I wish I could help you, I have a nice grease chainring imprint on the front of a Killington t-shirt from a few years ago when I leaned over the bike when working on it while it was upside down (before I had a stand).


----------



## severine (May 17, 2010)

Wish I could help. I have grease all over my clothes. I would go with the Simple Green suggestion...can't hurt.


----------



## Marc (May 18, 2010)

2nd the Simple Green suggestion.

What do you use for chain lube typically?


----------



## marcski (May 18, 2010)

Marc said:


> 2nd the Simple Green suggestion.
> 
> What do you use for chain lube typically?



I use this: 







I'm curious as to what you use, Marc?


----------



## wa-loaf (May 18, 2010)

marcski said:


> I use this:
> 
> 
> 
> ...



Do you really need to ask ....


----------



## bvibert (May 18, 2010)

marcski said:


> I use this:
> 
> 
> 
> ...



I was using that same stuff until this year when my bike shop didn't have any, so I switched to a wax based lube.  The Prolink seemed to work well enough to me, it even stayed relatively clean on the MTB.  The wax stuff stays even cleaner though, I'll see how durable it is though...


----------



## marcski (May 18, 2010)

I'm always worried about the wax stuff building up and caking on..  I think the prolink works great. I just douse it well...and dry it very well with a dry, clean rag.  It stays clean and I get a lot of life out of my chain with few if any drivetrain issues.

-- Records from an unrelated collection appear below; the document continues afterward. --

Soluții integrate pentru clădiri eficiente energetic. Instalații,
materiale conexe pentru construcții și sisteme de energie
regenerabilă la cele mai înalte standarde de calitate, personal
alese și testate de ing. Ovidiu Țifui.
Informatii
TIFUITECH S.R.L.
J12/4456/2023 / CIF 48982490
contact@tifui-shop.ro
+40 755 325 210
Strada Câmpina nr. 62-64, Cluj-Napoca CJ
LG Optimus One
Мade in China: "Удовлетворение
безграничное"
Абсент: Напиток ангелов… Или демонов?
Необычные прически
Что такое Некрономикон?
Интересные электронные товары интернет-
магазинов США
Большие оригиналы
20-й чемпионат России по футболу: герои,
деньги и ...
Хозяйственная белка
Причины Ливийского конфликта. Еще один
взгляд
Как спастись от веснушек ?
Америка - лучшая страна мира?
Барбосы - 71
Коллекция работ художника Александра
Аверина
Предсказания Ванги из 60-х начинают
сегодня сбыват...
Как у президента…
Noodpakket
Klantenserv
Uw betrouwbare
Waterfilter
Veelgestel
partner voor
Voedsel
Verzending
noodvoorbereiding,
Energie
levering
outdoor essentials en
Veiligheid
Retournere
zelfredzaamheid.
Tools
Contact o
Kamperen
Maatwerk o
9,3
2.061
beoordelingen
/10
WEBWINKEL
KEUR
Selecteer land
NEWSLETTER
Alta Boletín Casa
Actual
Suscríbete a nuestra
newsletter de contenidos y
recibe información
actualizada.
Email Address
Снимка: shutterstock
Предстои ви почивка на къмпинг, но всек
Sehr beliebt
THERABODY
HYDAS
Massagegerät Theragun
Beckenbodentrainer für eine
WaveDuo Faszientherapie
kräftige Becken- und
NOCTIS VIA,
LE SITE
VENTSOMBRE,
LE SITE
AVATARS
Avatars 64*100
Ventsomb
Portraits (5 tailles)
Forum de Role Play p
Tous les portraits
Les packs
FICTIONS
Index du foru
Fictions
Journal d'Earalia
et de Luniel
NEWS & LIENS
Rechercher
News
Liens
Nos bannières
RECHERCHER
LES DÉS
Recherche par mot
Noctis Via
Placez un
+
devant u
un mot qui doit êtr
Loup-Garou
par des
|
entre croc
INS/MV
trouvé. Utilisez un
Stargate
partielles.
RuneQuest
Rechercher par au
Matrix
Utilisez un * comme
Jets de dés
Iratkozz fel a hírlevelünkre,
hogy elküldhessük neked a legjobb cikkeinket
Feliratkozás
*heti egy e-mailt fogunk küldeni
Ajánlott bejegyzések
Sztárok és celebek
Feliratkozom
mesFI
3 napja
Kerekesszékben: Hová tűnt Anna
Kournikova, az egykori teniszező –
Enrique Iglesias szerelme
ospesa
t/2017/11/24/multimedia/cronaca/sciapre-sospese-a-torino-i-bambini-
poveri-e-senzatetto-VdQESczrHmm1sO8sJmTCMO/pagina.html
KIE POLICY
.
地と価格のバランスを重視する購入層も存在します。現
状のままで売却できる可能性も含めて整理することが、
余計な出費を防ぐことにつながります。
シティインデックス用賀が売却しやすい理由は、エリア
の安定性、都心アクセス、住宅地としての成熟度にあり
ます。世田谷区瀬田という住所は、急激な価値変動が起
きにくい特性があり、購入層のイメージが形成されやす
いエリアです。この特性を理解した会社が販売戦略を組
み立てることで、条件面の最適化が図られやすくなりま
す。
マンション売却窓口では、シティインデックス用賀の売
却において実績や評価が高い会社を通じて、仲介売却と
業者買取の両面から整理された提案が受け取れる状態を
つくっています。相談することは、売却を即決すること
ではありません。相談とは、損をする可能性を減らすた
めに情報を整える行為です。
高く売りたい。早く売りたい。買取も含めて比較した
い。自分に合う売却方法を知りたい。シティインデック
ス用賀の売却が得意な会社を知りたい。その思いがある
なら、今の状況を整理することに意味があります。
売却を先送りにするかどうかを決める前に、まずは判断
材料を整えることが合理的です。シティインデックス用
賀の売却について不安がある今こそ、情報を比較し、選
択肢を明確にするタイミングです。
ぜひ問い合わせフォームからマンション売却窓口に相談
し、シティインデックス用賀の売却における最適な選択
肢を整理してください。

And, Wa-Loaf, the warming one is better:  :beer::beer:


----------



## bvibert (May 18, 2010)

marcski said:


> I'm always worried about the wax stuff building up and caking on..  I think the prolink works great. I just douse it well...and dry it very well with a dry, clean rag.  It stays clean and I get a lot of life out of my chain with few if any drivetrain issues.



No wax build up or caking for me with the wax stuff, but I wipe off the excess just like I did with the prolink.


----------



## severine (May 18, 2010)

marcski said:


> And, Wa-Loaf, the warming one is better:  :beer::beer:


Damn selfish men! :angry: Get it right!


----------



## WakeboardMom (May 18, 2010)

Wow.  Interesting recommendations.  I have nothing to add to one subject of this thread.

However, I do have a suggestion for the original topic.  Sev - try pre-treating the spot with Lestoil.  It's gotten rid of many grease/oil stains for me.  I like to do an extra rinse to get rid of the smell, but it's generally been highly successful for me with all kinds of fabrics.


----------



## thorski (May 18, 2010)

SKIQUATTRO said:


> got chain grease on the cuff of my brand new Marmot Aegis jacket...any suggestions on getting it out???



Brakeclean


----------